▸ **THE PROBLEM**
Rewrite the records as a numbered list, from the first line up to and including the line with "Общие данные", leaving out any blank lines.

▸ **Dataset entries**
____________

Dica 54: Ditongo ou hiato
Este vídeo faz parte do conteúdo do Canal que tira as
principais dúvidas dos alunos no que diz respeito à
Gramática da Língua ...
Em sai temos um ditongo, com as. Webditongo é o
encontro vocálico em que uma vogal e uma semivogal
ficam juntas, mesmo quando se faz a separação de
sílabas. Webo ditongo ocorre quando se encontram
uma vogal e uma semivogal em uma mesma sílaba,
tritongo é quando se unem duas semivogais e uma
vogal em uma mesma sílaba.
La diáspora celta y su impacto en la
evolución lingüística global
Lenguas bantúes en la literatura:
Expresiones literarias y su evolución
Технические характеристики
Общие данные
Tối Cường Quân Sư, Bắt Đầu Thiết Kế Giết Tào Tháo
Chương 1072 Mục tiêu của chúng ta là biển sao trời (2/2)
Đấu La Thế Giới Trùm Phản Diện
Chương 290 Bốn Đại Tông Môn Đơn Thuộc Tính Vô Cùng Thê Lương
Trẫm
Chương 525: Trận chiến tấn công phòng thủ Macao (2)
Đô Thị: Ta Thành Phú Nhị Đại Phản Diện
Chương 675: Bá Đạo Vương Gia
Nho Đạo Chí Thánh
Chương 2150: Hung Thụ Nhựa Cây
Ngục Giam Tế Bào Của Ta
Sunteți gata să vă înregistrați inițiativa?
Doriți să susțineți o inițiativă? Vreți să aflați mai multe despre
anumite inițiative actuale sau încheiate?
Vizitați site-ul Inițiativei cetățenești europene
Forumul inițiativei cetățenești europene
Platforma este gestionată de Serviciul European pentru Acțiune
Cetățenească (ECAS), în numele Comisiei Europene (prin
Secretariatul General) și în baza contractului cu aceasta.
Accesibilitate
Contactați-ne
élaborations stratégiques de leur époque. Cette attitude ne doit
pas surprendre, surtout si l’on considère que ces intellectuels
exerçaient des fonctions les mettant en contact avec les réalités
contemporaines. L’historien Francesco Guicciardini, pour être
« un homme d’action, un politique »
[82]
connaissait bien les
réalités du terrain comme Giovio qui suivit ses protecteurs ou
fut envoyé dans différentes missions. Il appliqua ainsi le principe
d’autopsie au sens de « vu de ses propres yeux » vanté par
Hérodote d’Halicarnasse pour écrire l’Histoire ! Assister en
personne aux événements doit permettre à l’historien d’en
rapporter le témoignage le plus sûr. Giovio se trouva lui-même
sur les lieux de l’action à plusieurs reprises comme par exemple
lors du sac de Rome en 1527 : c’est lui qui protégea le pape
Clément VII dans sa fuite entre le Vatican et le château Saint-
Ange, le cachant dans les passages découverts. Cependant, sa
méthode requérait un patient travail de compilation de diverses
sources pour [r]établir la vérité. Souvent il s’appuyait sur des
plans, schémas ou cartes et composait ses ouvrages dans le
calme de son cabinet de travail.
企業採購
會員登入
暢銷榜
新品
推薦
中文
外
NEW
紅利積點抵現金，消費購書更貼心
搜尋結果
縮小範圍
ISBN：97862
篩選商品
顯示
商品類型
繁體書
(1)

____________

▸ **COMPLETED EXERCISE**
1. Dica 54: Ditongo ou hiato
2. Este vídeo faz parte do conteúdo do Canal que tira as
3. principais dúvidas dos alunos no que diz respeito à
4. Gramática da Língua ...
5. Em sai temos um ditongo, com as. Webditongo é o
6. encontro vocálico em que uma vogal e uma semivogal
7. ficam juntas, mesmo quando se faz a separação de
8. sílabas. Webo ditongo ocorre quando se encontram
9. uma vogal e uma semivogal em uma mesma sílaba,
10. tritongo é quando se unem duas semivogais e uma
11. vogal em uma mesma sílaba.
12. La diáspora celta y su impacto en la
13. evolución lingüística global
14. Lenguas bantúes en la literatura:
15. Expresiones literarias y su evolución
16. Технические характеристики
17. Общие данные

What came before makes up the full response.